拡大する写真・図版ズームのインタビューにこたえる広屋佑規さん

 「いま、話しましょう」

 林は広屋のメッセージに即答した。慶応大在学中に映画の自主制作にかかわってきた林は、大手映画会社に就職していた。学生時代から広屋の才能を「革新的」と敬愛し、横浜・元町の商店街を突然ミュージカル舞台に変えた昨年の広屋の仕事を「見たことのない光景でした」と興奮気味に語る。

 林はちょうど勤務先で担当していた映画のクランクインが延期になり、ひまをもてあましていた。

 広屋が続けた。

 「ズームで芝居を作るのはどう?」

 ウェブ会議システム「ズーム」を使った他の劇団が誕生したばかりでもあった。林は広屋に言われ、このとき初めてズームを使ってみた。

拡大する写真・図版企画・プロデュースを受け持つ林健太郎さん

 「演劇なら、いいやつがいますよ」

 林の脳裏に浮かんだのは慶応同窓の小御門(こみかど)優一郎(27)だった。付属の慶応志木高校時代、大学受験がないせいか、ドストエフスキーやダンテなど文学に耽溺(たんでき)した。大学では演劇サークルの門をたたき、後に自ら小劇団を起こした。卒業後は勤務先の松竹で歌舞伎の宣伝を担当したものの、市川海老蔵の襲名披露という一大興行がコロナで延期となり、退屈な日々を過ごしていた。

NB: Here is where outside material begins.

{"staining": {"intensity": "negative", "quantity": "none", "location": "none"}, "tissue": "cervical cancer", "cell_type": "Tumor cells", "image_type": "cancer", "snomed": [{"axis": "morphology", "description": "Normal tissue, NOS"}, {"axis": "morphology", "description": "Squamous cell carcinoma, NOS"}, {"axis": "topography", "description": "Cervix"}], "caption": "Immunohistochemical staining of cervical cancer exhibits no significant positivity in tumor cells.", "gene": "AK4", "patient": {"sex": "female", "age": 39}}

 小御門のもとに林から連絡が届いたのは寝る寸前、午前0時をまわっていたが、小御門はズーム演劇という着想に覚醒した。3人がズームで顔を合わせると、このとき広屋と小御門は初対面だというのに、あいさつもそこそこに何ができるか議論が白熱する。何かをやりたい気持ちが3人に共通していた。

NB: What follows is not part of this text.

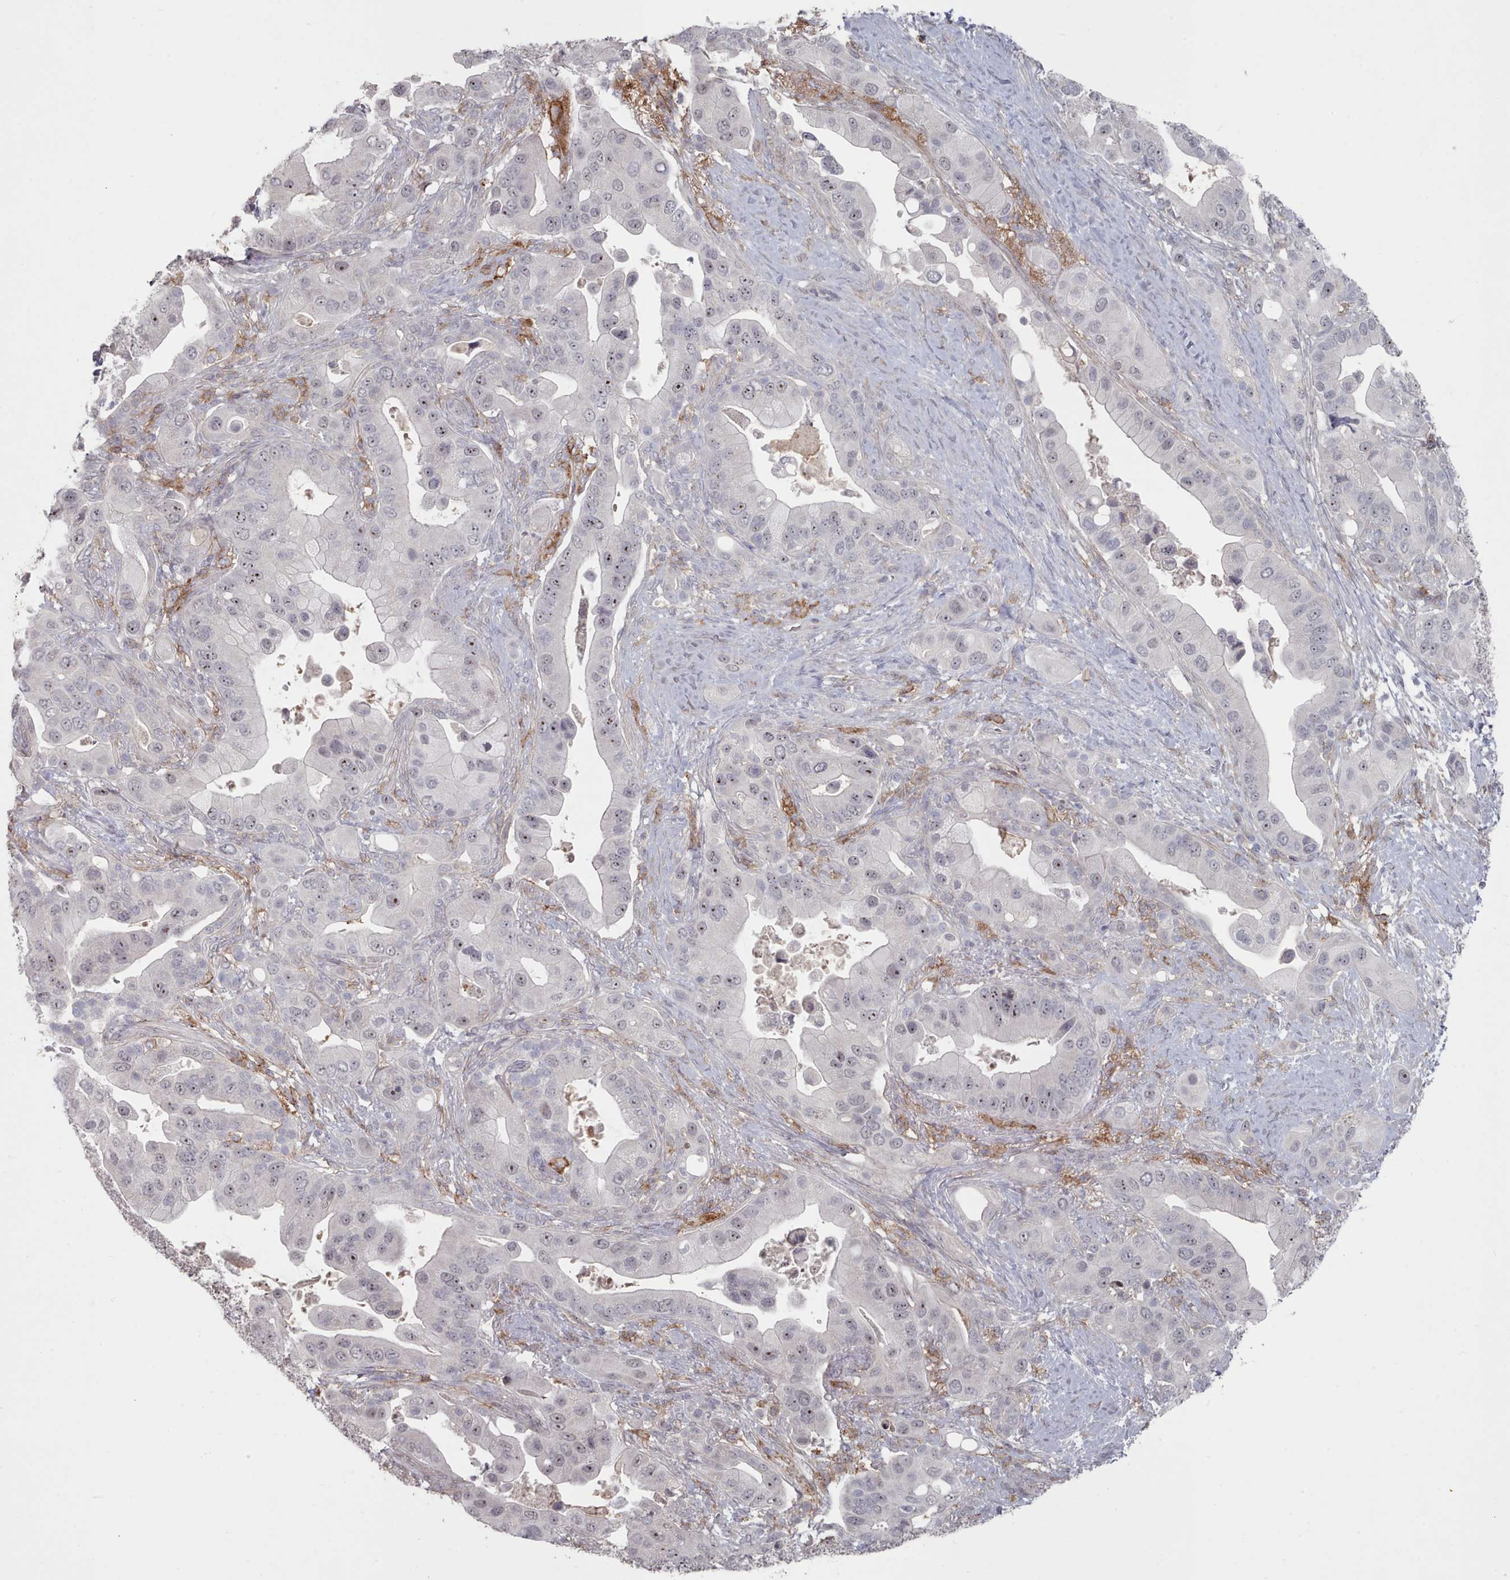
{"staining": {"intensity": "moderate", "quantity": "<25%", "location": "nuclear"}, "tissue": "pancreatic cancer", "cell_type": "Tumor cells", "image_type": "cancer", "snomed": [{"axis": "morphology", "description": "Adenocarcinoma, NOS"}, {"axis": "topography", "description": "Pancreas"}], "caption": "Protein staining reveals moderate nuclear positivity in about <25% of tumor cells in pancreatic adenocarcinoma.", "gene": "COL8A2", "patient": {"sex": "male", "age": 57}}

 翌日には短編を作り始め、9日にツイッター上に140秒の動画を投稿。その直前、ノーミーツという劇団名が決まった。以来3日に1本の調子で投稿し、再生回数が1千万回を超えたものも現れた。その反響をみて、小御門は「これ以上の再生回数を狙うのは難しい。かといって、ただの、おもしろ動画投稿集団では終わりたくない」と思い、林も「有料の長編芝居を作ろう」と背中を押した。

 コロナで4年間も自室から出られない大学生、という設定の3時間弱の長編「門外不出モラトリアム」を5月、2500円で公開すると5千人が見た。彼らはこのとき鉱脈を発見した。稽古の場所代や道具代のかからないオンライン演劇は「従来のリアルの芝居より利益率が高い」と広屋。小御門は、それまでにない新しい表現の可能性を感じた。「ネガティブな中でもポジティブなものを作れることを僕たちは示せたんです」と林は言う。